The Persistence of Neural Collapse Despite Low-Rank Bias
Connall Garrod, Jonathan P. Keating
TL;DR
The work investigates why neural collapse (NC) and its deep variant (DNC) arise in trained classifiers, focusing on deep unconstrained feature models (UFM) under cross-entropy loss. It provides a global analysis showing that high-rank DNC is not generally optimal as network depth grows, exposing a low-rank bias that constrains the singular values of the optimal output $Z$ and shapes the loss landscape. The study proves that, for deep linear UFMs, global minima favor diagonally superior, low-rank structures and that DNC can persist as a local minimum or critical point with vanishing gradients or PSD Hessian when regularization is small.
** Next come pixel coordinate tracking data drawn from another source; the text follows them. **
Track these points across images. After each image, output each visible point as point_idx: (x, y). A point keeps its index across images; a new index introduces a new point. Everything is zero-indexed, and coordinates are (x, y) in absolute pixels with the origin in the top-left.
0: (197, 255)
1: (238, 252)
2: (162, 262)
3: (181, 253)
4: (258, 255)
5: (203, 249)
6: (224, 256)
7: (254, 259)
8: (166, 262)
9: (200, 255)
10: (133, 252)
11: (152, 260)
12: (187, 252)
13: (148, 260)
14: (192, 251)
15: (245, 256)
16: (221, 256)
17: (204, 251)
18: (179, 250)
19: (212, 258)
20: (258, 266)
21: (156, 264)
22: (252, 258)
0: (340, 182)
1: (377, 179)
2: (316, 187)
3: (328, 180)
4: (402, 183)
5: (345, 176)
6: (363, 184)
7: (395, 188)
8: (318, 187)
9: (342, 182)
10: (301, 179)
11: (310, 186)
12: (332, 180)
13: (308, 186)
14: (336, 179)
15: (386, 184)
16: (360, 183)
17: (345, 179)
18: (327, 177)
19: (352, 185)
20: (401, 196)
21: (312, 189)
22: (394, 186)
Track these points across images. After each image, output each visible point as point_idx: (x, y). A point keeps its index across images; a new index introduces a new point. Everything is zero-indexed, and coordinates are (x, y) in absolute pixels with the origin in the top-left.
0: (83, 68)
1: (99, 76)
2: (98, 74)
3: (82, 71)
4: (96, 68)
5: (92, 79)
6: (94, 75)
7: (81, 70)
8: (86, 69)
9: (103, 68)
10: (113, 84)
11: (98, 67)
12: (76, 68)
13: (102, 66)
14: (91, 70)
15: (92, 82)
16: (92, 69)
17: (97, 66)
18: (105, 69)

Extending to deep ReLU UFMs, the results hold under reasonable assumptions, confirming the persistence of low-rank bias across nonlinearities and providing theoretical foundations for the empirical observation that DNC often appears despite suboptimality. Overall, the paper offers the first comprehensive theoretical framework linking low-rank bias to the prevalence of DNC, with implications for how optimization dynamics and architecture influence feature- and weight-space geometry in deep networks.
Abstract
Neural collapse (NC) and its multi-layer variant, deep neural collapse (DNC), describe a structured geometry that occurs in the features and weights of trained deep networks. Recent theoretical work by Sukenik et al. using a deep unconstrained feature model (UFM) suggests that DNC is suboptimal under mean squared error (MSE) loss. They heuristically argue that this is due to low-rank bias induced by L2 regularization. In this work, we extend this result to deep UFMs trained with cross-entropy loss, showing that high-rank structures, including DNC, are not generally optimal. We characterize the associated low-rank bias, proving a fixed bound on the number of non-negligible singular values at global minima as network depth increases. We further analyze the loss surface, demonstrating that DNC is more prevalent in the landscape than other critical configurations, which we argue explains its frequent empirical appearance. Our results are validated through experiments in deep UFMs and deep neural networks.